Page extract:
Happy Birthday To Bill
There are still ten days to go, but this is a bi-weekly newsletter, and we would hate to be late for this occasion.
On 15 November, Bill Fries (The Real C.W. McCall) will be 73 years old. He's been there, done that, and despite an amazing lack of interest by a certain multi-national recording comglomerate his songs are still popular. If you want to send a card or letter to Bill, address it to
PO Box E
Ouray, CO 81427-0589
Frequently Given Answers
- Sorry, but Bill does not have stuff that he can send to you.
- If you want something autographed, send it to the address above. If you're sending something in an envelope, enclosed a self-addressed stamped envelope for its return. If you're sending something in a box, use a box that can be resealed; and enclose return postage and a mailing label.
- You didn't get it back because you didn't include any return postage.
- Bill doesn't have copies of his albums for sale. Really. Check out a used record store or buy the CDs (hint, hint).
- No, The Legend-News and TechRen Enterprises don't sell Bill's albums, either.
Places To Go, If You Don't Like This Place
C.W. McCall: An American Legend is not the only web site about C.W. McCall; there are others. And those others are David Frederick's CONVOY THE MOTION PICTURE WEBSITE and Miles Lumbard's Tales Of The Four Wheel Cowboy.
David's site is dedicated to the 1978 movie CONVOY, starring Kris Kristofferson, Ali McGraw, and Ernest Borgnine. At this site you can read about the movie, the making of the movie, the actors (where are they now?) in the movie, and just about anything else that's related to the movie. He has video and audio clips, too. In short, this site is about the movie. And if you haven't seen the movie, you can get a tape of it.
Miles' pages are part of a larger work, the Narrow Gauge Circle, which presents the history of narrow gauge railroads in southwestern Colorado. C.W. McCall wrote of the Durango-Silverton train ("The Silverton") and the Rio Grande Southern ("The Gallopin' Goose"), but those weren't the only trains in Colorado. Miles tells you the history of the others, and where running trains still operate. The C.W. McCall section covers the albums (much as An American Legend does), but if you would like to see beautiful pictures of the Colorado that C.W. McCall calls home, then this is the site to visit.
Now there may be a few more people out there with a page or two about C.W. — usually, they've posted the lyrics to "Convoy" — but if you want to learn something about the country that inspired the songs of Bill Fries, or of the movie that was inspired by a song of Bill Fries, check out these sites.
But wait, there's more. Back in June 2000, a few hardcore C.W. McCall fans with too much time on their hands attempted to recreate the route of the mighty convoy in the song "Convoy". Alan Chafin has some details and pictures on his "Convoy 2000 Information Page.
C.W. McCall Tour 2002
Down and around and around and down
In last issue's update on the C.W. McCall Tour 2002, we mentioned that we couldn't remember what was location 3 on the map. Actually, what we said was
- Darned if we can remember why we picked this spot. We'll tell you, as soon as we remember
Alan Chafin has given us The Answer. It's Fiscus, as in "Fiscus to Jacksonville, Quick to Correctionville". Apparently, Fiscus is such a small place that two of our Rand McNally maps don't even show it.

Data for review:
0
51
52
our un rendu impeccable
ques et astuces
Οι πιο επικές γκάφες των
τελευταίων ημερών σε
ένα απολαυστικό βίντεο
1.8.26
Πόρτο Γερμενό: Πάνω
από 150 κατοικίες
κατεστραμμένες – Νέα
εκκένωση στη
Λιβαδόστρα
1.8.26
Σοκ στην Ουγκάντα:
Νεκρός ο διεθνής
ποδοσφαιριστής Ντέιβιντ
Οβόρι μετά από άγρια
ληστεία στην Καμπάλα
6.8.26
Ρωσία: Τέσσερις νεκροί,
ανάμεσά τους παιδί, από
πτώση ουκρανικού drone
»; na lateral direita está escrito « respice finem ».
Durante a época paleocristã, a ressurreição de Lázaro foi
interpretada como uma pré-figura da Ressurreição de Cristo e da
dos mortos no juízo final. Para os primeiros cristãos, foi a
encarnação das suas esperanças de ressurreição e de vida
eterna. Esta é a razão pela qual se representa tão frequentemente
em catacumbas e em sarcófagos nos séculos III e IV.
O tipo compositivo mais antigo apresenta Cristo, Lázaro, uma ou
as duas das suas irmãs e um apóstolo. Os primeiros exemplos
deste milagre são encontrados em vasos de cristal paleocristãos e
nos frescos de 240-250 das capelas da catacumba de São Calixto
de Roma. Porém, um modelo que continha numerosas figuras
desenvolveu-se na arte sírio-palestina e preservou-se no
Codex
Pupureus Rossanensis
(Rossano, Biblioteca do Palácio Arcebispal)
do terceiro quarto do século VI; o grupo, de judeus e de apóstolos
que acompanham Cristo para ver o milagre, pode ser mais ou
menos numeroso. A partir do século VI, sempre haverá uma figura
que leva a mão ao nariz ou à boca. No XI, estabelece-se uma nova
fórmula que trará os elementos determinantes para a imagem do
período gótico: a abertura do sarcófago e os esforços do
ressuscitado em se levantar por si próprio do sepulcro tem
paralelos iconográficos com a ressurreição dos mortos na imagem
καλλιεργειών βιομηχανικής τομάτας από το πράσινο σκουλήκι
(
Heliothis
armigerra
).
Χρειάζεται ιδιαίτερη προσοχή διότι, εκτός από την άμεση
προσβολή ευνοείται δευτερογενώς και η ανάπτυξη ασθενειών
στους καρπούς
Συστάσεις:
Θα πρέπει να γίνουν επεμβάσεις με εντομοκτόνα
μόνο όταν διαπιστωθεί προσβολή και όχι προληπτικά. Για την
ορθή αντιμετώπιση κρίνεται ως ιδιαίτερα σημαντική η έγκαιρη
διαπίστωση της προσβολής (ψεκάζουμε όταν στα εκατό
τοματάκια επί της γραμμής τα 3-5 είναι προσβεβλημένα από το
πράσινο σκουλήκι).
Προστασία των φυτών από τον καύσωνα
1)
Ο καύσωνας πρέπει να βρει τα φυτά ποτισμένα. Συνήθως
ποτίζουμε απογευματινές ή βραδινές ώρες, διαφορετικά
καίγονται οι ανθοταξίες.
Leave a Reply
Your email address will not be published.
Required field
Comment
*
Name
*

Work to be completed: Return, word for word, the part of the C.W. McCall newsletter above that opens with the words containing "Places To Go, If" and closes with "Four Wheel Cowboy.".

Reply to the task:
Places To Go, If You Don't Like This Place
C.W. McCall: An American Legend is not the only web site about C.W. McCall; there are others. And those others are David Frederick's CONVOY THE MOTION PICTURE WEBSITE and Miles Lumbard's Tales Of The Four Wheel Cowboy.